As we have seen, this issue was only resolved in London in 1893 and thus might well have affected the entry in the Calendar for Hamilton de Tatham in 1891.
But this issue would not have affected the entry for Tumblety in the Calendar because the Governor of Holloway Prison would have received the Warrant of Commitment when Tumblety was committed to prison on 14 November 1888. Thus, the Hamilton de Tatham example is, I would suggest, not relevant to the Tumblety issue.
Francis Tumblety
Now, to go back to answering the question posed at the start of this post, it seems obvious that – barring a mistake in the Calendar or a very unusual event - for Tumblety to have been at liberty on 9 November 1888, the following sequence must have occurred:
1. Tumblety was remanded into prison custody on bail on 7 November, for a week, with 24 hours’ notice to the police [alternatively, but far less likely, he was remanded to return to the Police Court on the following day].
2. Tumblety made bail on 8 November and was released from prison [or from the Police Court].
3. At the committal hearing on 14 November, Tumblety’s bail was increased by the magistrate and, not having sureties lined up for the full amount, he was committed to prison.

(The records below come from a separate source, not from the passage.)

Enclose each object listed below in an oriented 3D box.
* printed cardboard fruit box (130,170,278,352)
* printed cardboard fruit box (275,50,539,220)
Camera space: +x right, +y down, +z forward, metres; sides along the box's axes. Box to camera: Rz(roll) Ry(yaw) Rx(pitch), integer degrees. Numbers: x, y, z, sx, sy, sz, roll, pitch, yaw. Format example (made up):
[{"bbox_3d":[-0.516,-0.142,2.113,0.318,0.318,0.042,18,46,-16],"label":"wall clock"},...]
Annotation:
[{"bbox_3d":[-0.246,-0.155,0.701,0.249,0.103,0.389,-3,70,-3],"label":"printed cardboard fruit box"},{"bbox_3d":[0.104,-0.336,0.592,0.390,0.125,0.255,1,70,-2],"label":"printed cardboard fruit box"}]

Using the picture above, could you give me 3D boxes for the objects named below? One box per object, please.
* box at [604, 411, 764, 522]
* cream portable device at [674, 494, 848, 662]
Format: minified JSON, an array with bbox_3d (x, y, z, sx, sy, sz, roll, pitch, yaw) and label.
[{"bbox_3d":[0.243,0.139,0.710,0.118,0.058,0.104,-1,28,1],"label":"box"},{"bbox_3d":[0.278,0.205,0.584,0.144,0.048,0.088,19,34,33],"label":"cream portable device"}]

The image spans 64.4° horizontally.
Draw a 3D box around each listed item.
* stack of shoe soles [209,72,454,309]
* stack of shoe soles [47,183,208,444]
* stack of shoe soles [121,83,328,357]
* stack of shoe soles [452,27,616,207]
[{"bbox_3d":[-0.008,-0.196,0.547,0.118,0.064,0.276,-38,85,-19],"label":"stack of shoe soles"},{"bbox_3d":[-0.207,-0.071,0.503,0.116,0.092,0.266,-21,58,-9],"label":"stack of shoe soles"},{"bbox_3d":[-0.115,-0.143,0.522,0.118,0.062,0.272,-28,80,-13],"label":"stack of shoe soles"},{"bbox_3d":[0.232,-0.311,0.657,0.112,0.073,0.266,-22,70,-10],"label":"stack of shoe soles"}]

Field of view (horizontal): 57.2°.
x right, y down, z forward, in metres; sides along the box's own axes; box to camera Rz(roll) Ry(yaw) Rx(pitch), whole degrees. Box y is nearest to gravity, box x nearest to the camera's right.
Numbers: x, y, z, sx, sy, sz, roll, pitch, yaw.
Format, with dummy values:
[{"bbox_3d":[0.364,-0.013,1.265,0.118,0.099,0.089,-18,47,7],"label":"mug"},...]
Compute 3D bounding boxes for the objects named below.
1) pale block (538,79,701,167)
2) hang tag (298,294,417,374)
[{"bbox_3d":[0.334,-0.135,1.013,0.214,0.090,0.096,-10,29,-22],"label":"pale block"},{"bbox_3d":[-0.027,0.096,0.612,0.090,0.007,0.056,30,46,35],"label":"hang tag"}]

4. Tumblety made bail, and was released from prison, on 16 November.
The reason why this must have been the sequence of events is that the Calendar tells us that Tumblety was in custody on 7 November and, after committal, was not bailed until 16 November so that he must have been in custody between 14-16 November. Had Tumblety been bailed in the police court on 7 November he would not have ended up in custody on that day. That being so, and assuming his bail had not been increased on 14 November, then he would not have gone to prison on 14 November because he had already found that bail and, from other examples, the Calender would only have had one entry under his name which said “Bailed at Police Court”.
However, we know that the Calendar states only:
“Francis Tumblety
Bailed, 16th November 1888”
In order to find an entry comparable to what one would have expected to find in the Calendar for a prisoner (1) admitted to bail with 24 hours’ notice to police (or taking 24 hours to find bail), then (2) bailed, before (3) his bail being increased at committal, thus causing him to return to prison before (4) being freed again after putting in the increased bail, we need to identify a double bail entry in the Calendar (i.e. showing a prisoner being bailed twice) where the date the prisoner was received into custody was before the date of his committal for trial. As mentioned above, I have not been able to find a single such entry, despite examining Calendars over a number of years, which leads me to conclude that such short-term liberty on bail between remand and committal hearings was not recorded at all in the Calendar.
Thus one would NOT expect to find either of the following entries:
“Francis Tumblety
Bailed at Police Court
Bailed, 16th November 1888”
“Francis Tumblety
Bailed, 8th November 1888
Bailed, 16th November 1888”
These are simply not in the format of the Calendar. The only way we would see such a thing would be if the date of 16th November 1888 was the original set date of Tumblety’s trial (assuming that the trial was then adjourned, so that Tumblety would have surrendered into custody and then been bailed - but in that scenario the wording would usually be "Bailed in Court, 16th November 1888").
Conclusion (part 2)
In other words, my submission is that it is not possible from the information in the Central Criminal Court Calendar to state with any certainty whether Tumblety was in prison or out on bail at any date from 8 November to 14 November. There is no procedural reason why Tumblety could not have been bailed on 8 November and, if he had been, we would not expect to find any mention of it in the Calendar.